Staff from five Whanganui schools have been on the other side of the classroom participating in a Ministry of Education programme to boost te reo Māori in schools.
The staff from Whanganui Intermediate School (WIS), Arahunga School, St Mary’s School, Kaitoke School and Mosston School were taking part in the first level of Te Ahu o te Reo Māori.
The nationwide programme was launched by the ministry with the intention of encouraging the education workforce to grow their confidence in using te reo and integrating it into learning with ākonga (scholars) and students.
The programme was being provided in Taranaki, Manawatū, and Whanganui by Te Ataarangi ki te Kāhui Maunga and was first brought to the city in 2022.
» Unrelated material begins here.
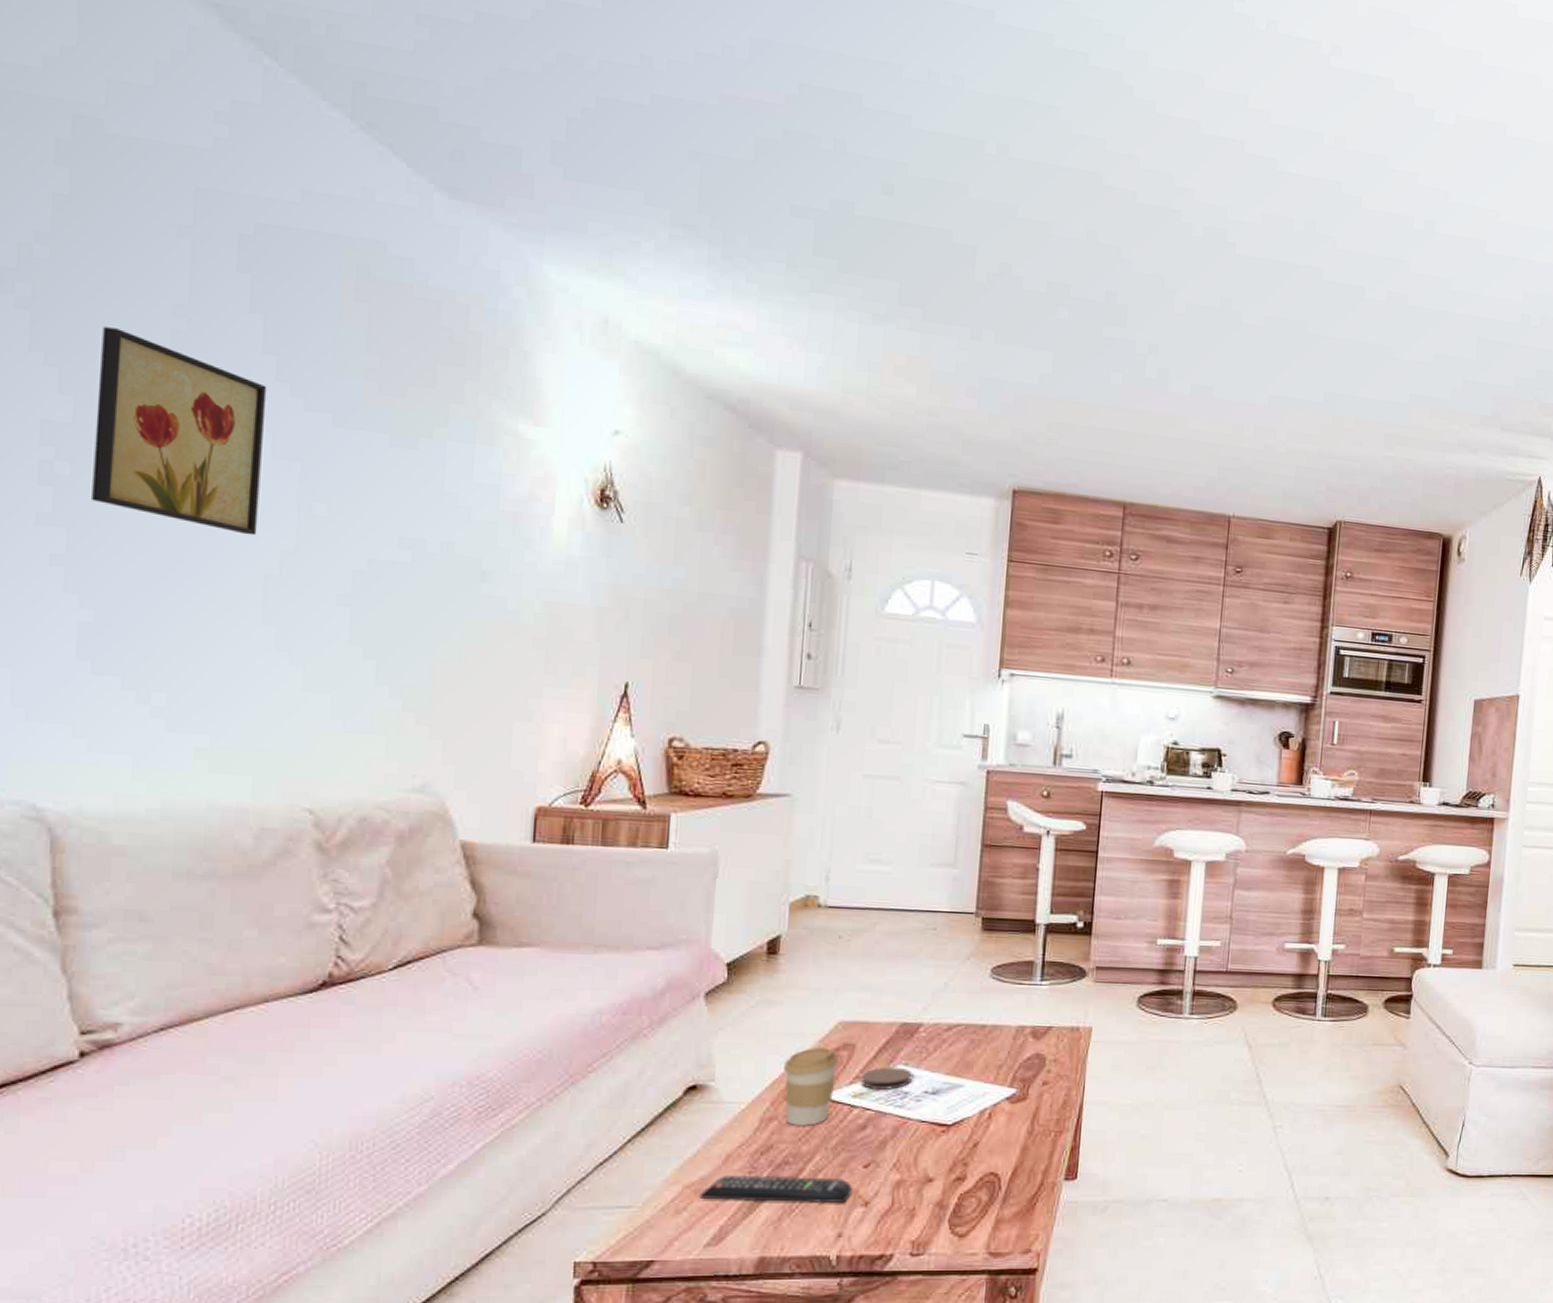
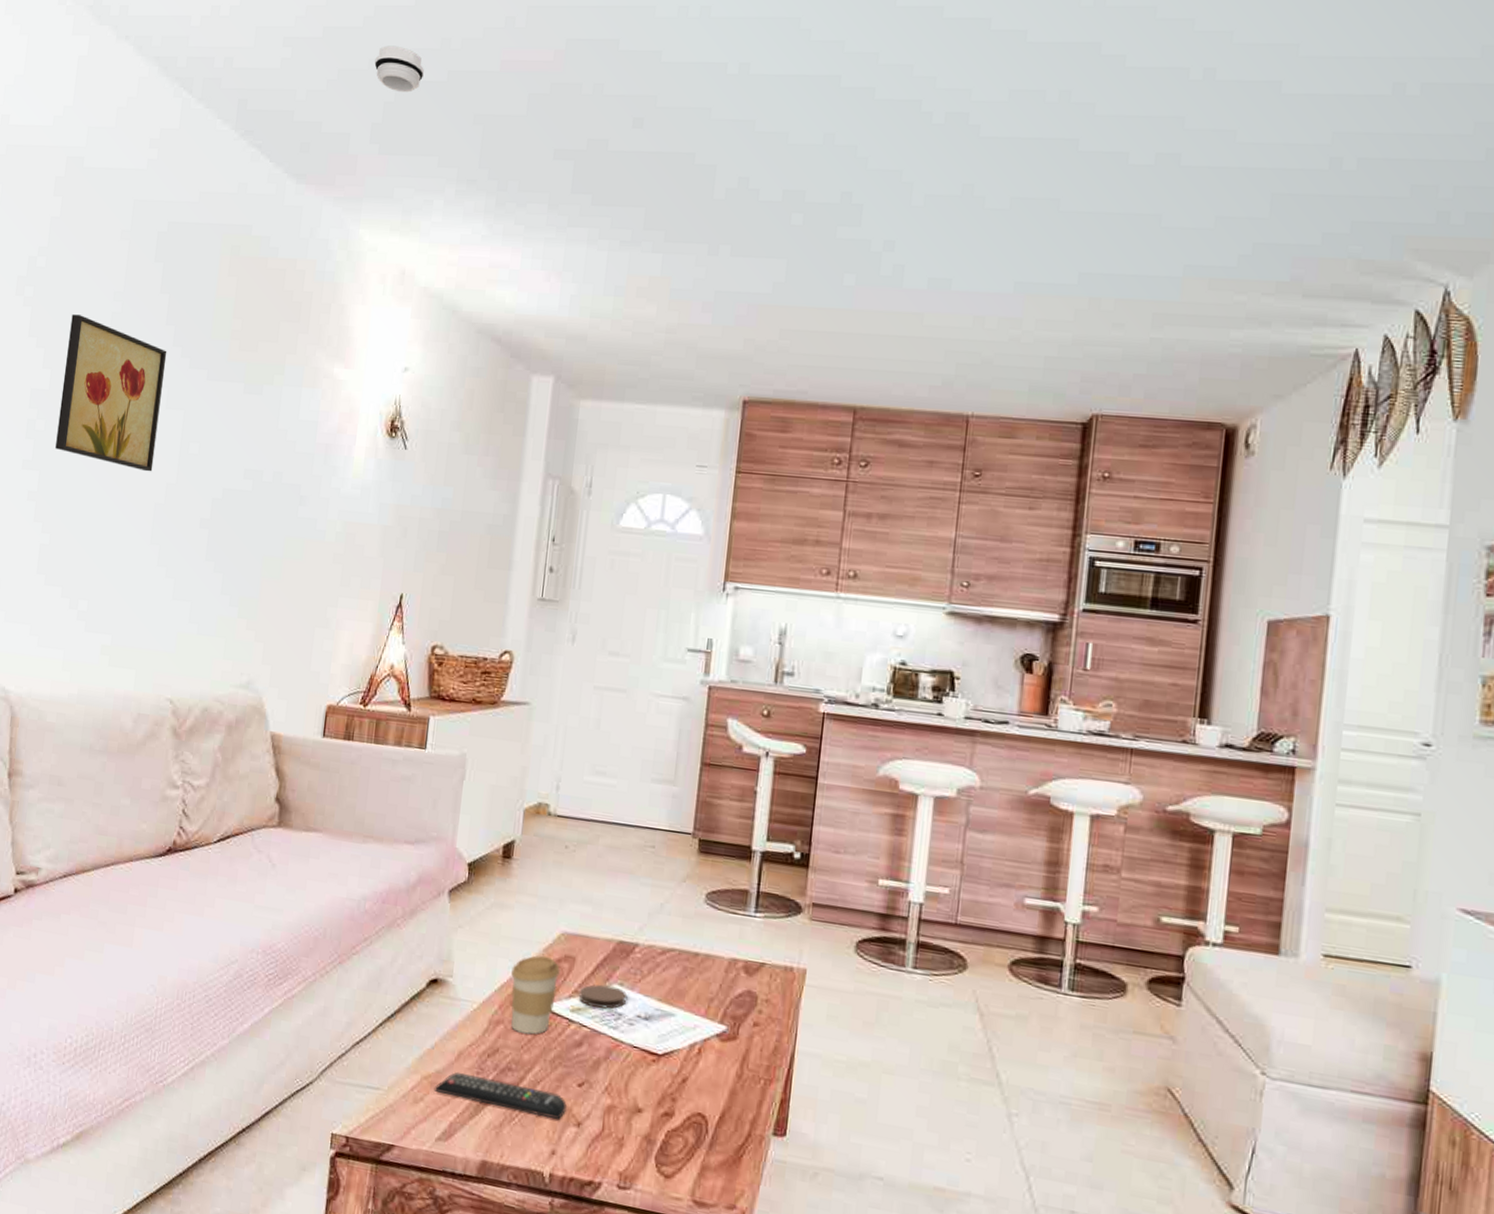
smoke detector: none [550,49,619,112] -> present [374,45,424,93]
Programme manager Sandra Whaanga said the first stage of the programme had been taught across two separate two-day intensive total immersion seminars, with all of WIS’ staff taking part.
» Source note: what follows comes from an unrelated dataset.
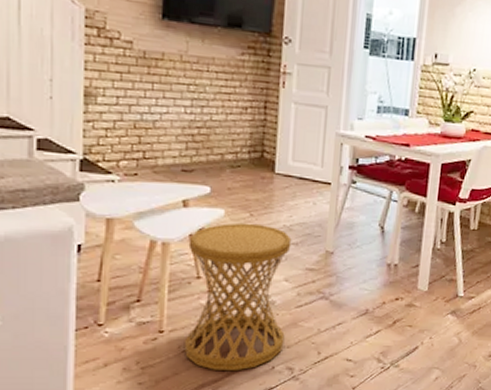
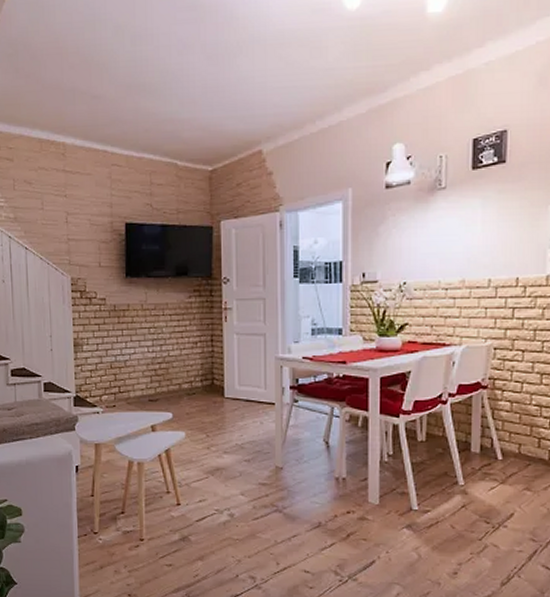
side table: present [183,223,292,372] -> none [158,443,245,578]

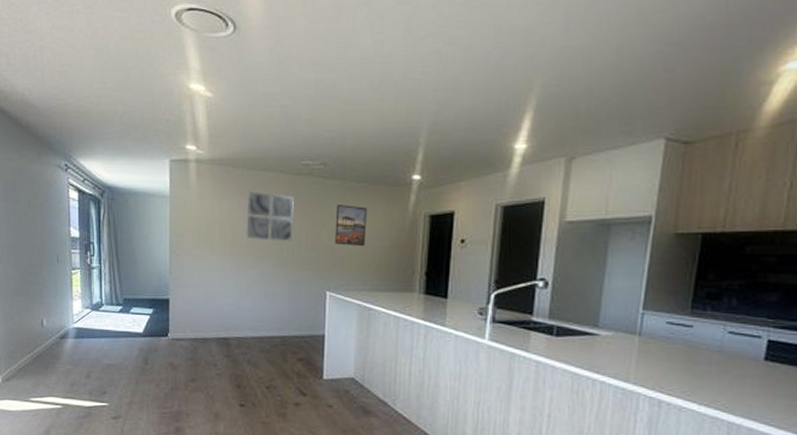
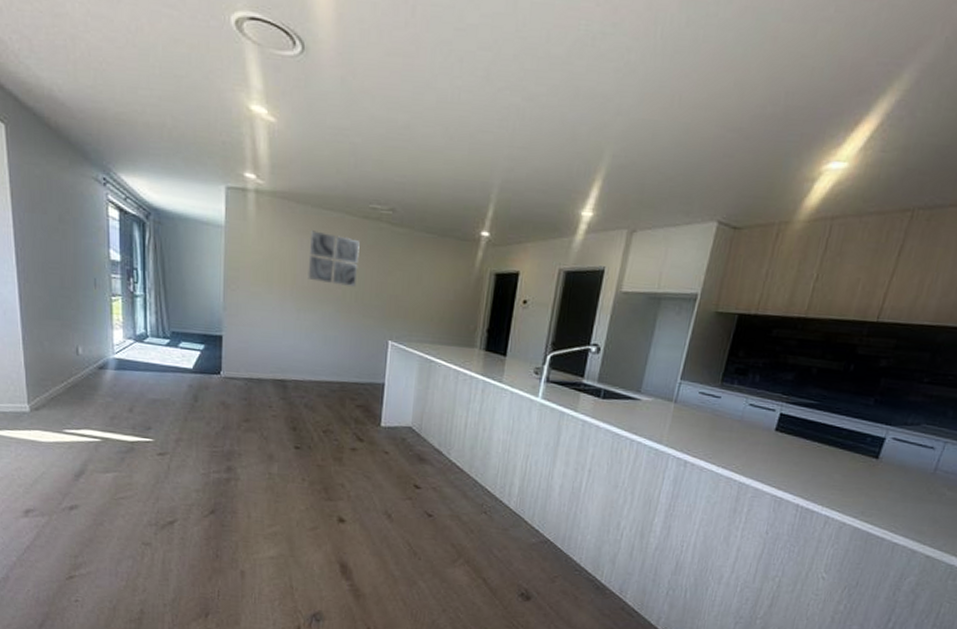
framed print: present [335,205,367,246] -> none [400,254,434,298]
“The programme... [is] upskilling the reo capacity of everybody of this school who’s involved with the children in any way,” Whaanga said.
“From the time we begin the learning component, it is all total immersion, so we have a beginning, [an] hour and a half total immersion and then we’re out again and we’re back into bilingual.”
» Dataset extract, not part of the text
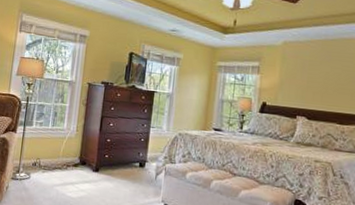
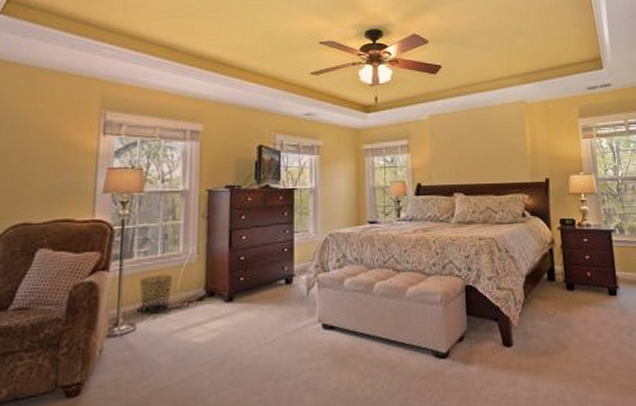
waste bin: none [34,141,58,170] -> present [139,274,172,315]

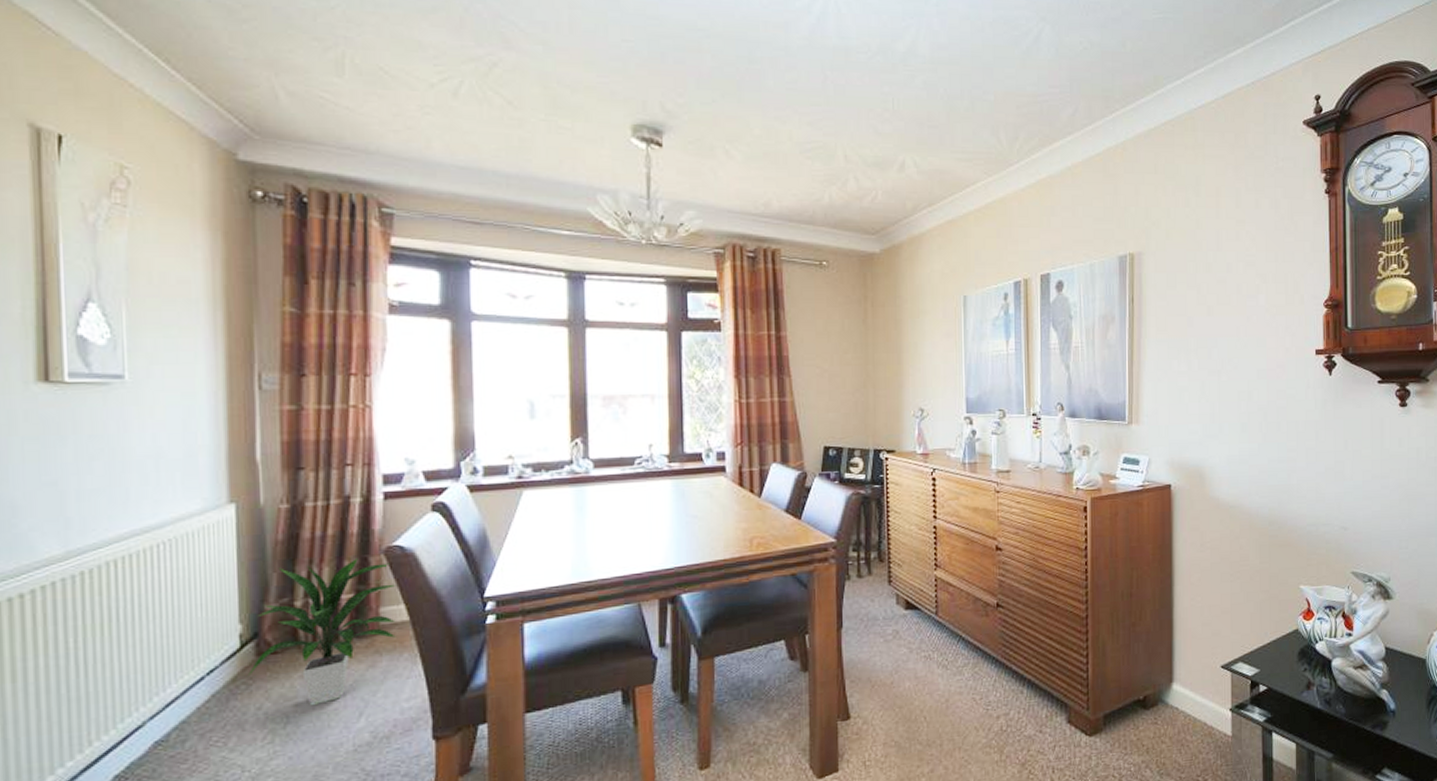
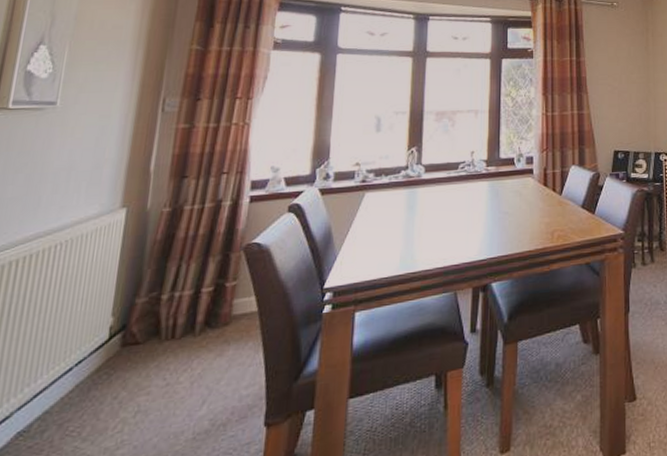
indoor plant: present [248,559,396,706] -> none [111,255,250,395]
Māori-developed teaching techniques were also used during the programme, like the use of multi-coloured rākau to teach the language.
Level one of the four Te Ataarangi delivered was focused on the basics of the language and teaching phrases staff would be able to use in everyday communications.
“Learning that they can use in their classrooms, in their workspaces, at homes, in their different communities out of school, so everyday language but certainly a big focus on the classroom,” she said.
Regional liaison Piripi Blake said teaching this to school staff was done with the intention of implementing te reo into whole communities.
“We’re here in schools but we want to create communities of language speakers, of te reo speakers, that’s one of our key goals.”
The work with school staff would bring the language into the classroom, which would then be picked up by students and later the parents to disseminate it further into communities.
“The whole idea for Te Ataarangi is to ensure that we generate and develop communities of te reo Māori speakers across the nation and in fact across the world,” he said.
It was also being undertaken to fulfil poutama reo, a framework from the Education Review Office providing a pathway for English medium schools to review and improve their use of te reo.
Whaanga said the staff had been taking to the programme well and it was particularly good all of the staff were involved.
“From the feedback that we see they love it, they enjoy it, we’re all at different levels of our learning so one of the great things about the school is that they’re all here to support each other.”
With the staff having completed level one, she said they would move up to the next level where what they’ve already learned would be consolidated and built on.
More schools will be starting the programme in July this year and Blake implored any schools interested in the programme to get in touch as their contract with the ministry runs until 2024.
“[The programme] may come on again but it won’t come on the way it works now, it will be a different contract and that will be different for our schools,” he said.
“Lots of schools are still coming on and we’d like to encourage... all of our other schools and boards to come on.”